I over-thought the “why me” (so I became jealous, bitter), and I over-analyzed the “what ifs” (so I became consumed by fear). I allowed my mind to construct my identity around my infertility and strip away all else.
I allowed my thoughts to define me by what I wasn’t. So I became a non-mother. And when you define yourself by what you aren’t, you effectively become nothing.
In other words, my mind magnified our infertility into one hell of a mighty problem (and it was a pretty big problem to begin with)—a problem no amount of thinking could ever fix.
Lao Tzu said it another way: “Stop thinking and end your problems.”
I don’t think you ever really get over the experience of infertility, even if you give birth. You don’t get over it even when you’re fortunate enough to form a family through adoption, as we’ve been so lucky to do. You do stop thinking about it so much.

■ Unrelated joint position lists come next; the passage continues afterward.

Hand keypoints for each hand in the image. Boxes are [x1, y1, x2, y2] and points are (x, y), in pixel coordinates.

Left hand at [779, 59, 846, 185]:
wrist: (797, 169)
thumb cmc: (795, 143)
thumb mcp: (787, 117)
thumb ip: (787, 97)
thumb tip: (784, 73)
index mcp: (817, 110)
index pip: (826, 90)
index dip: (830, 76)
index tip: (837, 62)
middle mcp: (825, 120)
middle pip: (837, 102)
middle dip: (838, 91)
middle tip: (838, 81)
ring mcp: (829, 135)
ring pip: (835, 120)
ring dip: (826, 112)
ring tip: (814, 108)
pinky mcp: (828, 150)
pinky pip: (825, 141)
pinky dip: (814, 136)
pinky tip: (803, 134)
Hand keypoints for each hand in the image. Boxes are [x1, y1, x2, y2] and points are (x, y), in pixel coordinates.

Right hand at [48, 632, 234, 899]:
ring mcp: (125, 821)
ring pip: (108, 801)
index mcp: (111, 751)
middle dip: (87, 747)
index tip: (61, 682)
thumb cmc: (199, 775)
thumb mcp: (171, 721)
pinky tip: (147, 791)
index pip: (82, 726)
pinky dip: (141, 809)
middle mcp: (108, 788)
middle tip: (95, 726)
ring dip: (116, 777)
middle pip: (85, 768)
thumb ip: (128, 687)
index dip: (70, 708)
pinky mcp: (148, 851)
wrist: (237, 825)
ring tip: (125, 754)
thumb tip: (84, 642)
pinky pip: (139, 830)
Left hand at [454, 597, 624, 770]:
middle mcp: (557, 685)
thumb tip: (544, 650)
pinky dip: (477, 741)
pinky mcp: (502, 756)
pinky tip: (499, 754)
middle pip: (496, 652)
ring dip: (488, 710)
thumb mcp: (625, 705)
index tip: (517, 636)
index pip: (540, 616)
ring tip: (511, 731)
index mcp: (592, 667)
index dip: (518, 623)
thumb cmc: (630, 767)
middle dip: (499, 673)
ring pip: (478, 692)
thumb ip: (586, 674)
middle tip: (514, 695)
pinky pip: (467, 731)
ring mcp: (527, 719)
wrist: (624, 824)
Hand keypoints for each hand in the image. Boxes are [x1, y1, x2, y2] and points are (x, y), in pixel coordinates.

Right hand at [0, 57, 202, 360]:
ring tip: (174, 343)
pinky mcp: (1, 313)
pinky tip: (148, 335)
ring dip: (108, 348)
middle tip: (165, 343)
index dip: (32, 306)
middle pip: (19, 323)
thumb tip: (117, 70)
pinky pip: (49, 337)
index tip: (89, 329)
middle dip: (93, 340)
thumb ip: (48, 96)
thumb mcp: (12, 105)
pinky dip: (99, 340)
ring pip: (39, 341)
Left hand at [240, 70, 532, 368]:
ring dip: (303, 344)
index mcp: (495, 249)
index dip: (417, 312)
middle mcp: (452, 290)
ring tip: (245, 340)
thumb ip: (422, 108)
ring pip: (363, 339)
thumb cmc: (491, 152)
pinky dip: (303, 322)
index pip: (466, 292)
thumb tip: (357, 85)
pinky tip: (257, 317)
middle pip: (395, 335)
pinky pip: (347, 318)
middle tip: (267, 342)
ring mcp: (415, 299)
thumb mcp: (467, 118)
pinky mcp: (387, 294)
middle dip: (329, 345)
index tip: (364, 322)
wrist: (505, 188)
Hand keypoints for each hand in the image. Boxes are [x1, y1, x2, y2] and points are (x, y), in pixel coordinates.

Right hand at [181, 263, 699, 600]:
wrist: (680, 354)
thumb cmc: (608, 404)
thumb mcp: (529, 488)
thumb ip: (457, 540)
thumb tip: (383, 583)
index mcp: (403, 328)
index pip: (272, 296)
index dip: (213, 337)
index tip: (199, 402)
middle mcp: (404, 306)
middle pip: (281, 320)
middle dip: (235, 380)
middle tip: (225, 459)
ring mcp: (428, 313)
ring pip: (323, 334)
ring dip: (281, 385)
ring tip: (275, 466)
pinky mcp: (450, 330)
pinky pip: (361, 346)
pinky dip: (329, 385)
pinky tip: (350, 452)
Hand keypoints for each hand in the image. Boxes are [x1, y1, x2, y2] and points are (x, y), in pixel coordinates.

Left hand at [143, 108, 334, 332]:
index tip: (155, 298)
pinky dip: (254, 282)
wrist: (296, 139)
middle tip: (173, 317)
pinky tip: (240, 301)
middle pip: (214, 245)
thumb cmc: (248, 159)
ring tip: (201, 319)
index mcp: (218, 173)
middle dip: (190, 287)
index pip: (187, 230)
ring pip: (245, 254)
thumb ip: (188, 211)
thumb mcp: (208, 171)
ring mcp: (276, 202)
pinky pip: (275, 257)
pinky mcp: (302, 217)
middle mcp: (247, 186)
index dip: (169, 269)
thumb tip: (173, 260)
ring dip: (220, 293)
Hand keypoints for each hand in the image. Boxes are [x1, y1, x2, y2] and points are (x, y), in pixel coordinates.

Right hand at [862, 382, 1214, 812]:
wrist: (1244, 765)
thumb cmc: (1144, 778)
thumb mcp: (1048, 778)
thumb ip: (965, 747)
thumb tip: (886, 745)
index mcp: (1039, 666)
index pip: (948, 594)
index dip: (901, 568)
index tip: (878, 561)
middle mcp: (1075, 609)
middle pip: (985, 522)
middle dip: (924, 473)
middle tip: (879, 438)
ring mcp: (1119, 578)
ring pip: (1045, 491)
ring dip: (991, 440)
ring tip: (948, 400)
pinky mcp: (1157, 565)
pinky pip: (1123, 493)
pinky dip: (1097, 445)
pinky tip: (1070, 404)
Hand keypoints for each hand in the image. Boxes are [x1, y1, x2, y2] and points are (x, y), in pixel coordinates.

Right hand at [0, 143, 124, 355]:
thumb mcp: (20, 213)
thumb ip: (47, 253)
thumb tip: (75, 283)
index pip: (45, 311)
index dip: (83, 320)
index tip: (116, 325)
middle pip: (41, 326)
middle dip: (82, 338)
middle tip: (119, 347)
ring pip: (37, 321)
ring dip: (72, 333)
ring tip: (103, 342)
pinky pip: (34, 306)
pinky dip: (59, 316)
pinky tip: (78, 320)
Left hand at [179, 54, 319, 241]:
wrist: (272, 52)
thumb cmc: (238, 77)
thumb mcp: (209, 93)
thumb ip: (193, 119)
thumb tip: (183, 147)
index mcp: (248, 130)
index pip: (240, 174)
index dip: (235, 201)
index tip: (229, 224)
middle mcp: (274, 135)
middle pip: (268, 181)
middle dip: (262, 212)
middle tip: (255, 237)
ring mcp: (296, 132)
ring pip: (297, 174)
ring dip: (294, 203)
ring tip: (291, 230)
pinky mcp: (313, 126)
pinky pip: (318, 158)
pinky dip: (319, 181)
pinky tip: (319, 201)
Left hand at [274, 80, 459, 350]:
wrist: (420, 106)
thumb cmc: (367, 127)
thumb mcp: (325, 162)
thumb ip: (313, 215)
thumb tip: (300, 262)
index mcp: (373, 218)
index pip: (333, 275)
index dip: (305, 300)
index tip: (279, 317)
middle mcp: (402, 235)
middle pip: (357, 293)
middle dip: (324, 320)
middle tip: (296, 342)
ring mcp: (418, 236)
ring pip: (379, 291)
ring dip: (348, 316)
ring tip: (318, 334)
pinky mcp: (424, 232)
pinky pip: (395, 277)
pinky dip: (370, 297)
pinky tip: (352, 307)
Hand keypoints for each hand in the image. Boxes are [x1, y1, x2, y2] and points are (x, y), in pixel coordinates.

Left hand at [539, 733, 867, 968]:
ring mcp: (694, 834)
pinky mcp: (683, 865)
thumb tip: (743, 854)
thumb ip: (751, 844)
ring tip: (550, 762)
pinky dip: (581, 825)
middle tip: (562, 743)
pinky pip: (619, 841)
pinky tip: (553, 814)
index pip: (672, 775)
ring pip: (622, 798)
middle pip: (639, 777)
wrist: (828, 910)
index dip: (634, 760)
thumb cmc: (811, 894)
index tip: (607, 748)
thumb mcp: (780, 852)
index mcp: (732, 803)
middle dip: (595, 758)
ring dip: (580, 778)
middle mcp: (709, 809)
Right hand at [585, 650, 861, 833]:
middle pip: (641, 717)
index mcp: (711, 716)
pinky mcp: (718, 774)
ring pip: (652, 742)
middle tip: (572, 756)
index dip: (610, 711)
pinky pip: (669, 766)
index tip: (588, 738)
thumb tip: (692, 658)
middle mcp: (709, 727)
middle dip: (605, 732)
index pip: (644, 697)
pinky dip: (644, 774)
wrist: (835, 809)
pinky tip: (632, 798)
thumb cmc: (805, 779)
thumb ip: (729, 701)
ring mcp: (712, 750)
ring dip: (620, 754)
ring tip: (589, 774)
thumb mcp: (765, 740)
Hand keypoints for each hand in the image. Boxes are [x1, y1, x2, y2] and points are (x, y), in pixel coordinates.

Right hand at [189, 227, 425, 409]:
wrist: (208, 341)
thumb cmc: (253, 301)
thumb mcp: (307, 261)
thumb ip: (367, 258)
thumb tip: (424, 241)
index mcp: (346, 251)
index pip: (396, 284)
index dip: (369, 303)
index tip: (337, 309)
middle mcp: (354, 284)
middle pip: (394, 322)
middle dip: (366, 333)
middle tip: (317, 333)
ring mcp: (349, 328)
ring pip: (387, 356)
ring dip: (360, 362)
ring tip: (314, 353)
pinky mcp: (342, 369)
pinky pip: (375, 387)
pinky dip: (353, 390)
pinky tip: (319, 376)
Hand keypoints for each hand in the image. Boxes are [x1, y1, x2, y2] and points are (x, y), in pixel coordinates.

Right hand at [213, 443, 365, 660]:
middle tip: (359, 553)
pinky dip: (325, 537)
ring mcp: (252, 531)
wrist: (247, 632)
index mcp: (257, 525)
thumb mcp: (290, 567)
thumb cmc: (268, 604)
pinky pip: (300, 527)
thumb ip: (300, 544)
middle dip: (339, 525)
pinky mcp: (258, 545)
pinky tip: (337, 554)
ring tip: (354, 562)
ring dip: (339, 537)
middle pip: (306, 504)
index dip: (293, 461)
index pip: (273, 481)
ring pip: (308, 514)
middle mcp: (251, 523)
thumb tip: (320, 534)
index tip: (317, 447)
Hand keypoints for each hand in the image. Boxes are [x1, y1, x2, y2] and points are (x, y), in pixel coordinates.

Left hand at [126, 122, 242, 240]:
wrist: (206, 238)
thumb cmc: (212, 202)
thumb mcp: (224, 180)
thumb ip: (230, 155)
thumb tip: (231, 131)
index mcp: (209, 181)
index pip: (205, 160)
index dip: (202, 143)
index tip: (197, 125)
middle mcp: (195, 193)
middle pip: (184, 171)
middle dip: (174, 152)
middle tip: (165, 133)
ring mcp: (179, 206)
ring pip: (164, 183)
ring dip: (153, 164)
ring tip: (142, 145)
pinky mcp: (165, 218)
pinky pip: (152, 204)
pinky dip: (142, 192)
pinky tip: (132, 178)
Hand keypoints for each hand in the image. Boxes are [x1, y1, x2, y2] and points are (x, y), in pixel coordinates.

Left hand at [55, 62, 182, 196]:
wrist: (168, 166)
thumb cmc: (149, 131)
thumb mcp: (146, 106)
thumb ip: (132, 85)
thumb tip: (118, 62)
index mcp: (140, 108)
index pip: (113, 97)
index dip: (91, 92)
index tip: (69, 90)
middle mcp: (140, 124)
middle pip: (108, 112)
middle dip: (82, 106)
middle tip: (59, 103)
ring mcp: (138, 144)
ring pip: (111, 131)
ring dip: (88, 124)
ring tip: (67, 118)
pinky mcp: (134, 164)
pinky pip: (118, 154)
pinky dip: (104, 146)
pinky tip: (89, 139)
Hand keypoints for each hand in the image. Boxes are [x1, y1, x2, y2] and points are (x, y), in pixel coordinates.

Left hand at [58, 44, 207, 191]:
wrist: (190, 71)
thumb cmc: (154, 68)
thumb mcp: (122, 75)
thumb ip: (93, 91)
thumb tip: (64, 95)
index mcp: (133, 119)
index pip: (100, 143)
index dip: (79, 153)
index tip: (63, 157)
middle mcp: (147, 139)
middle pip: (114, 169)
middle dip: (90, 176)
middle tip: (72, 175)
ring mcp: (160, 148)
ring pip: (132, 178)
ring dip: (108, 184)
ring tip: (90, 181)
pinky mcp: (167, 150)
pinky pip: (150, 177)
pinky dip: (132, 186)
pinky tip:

I hardly ever think about infertility now. With hindsight and Lao Tzu’s wise words ringing loudly in my ears, I can appreciate the universal flow that led us (down one long and winding river) through the pain of infertility, to our precious children. That very same flow I struggled so hard against!
I don’t regret fighting for a baby through turning to IVF. I do regret fighting so hard against infertility (and myself) in my head instead of bringing acceptance to our struggles so I could grow stronger through them.
Fighting for something is very different from railing against the flow. I’ve learned (the hard way) that while it may be worth fighting for something we want rather than giving up, it’s always futile to fight against the way things are and play the battle out in our heads.
For me, the pain is still in a place deep inside me I try not to visit too often, but the thoughts of guilt, shame, and worthlessness are largely gone now—even the most stubborn ones. Mind you, I’ve transferred some of that infertility guilt into garden-variety mother-guilt, and most mothers will know how hard it can be stop those crazy thoughts in our heads.
I’m still working through the negative thoughts I have around our role as adoptive parents in an imperfect international adoption system. But deep down I know that I could not have changed the circumstances that brought our children to us—and certainly not by dwelling on them—just as I couldn’t, and now wouldn’t want to change the circumstances that brought us to them.
The best I can do is to bring peace, and with it acceptance, into my mind.
“Correcting” our minds means stilling our minds. Lao Tzu also said, “To a mind that is still the whole universe surrenders.”
Correcting our minds means stopping them from trying to control our lives, because they never will. They’ll only control the misery we manufacture for ourselves out of the pain we’ll inevitably experience.
Much of the suffering is all in our heads.
We need to “correct” our minds so that we can use them for thoughtful reflection rather than anxious rumination, so that we can plan and then act without seeking to control everything; so that we can find clarity rather than stress in whatever situation we find ourselves in; and so we can let the perfect wisdom of the universe in.
Perhaps no one’s life is perfect, but I can now feel sure that mine has fallen into place, without even thinking about it.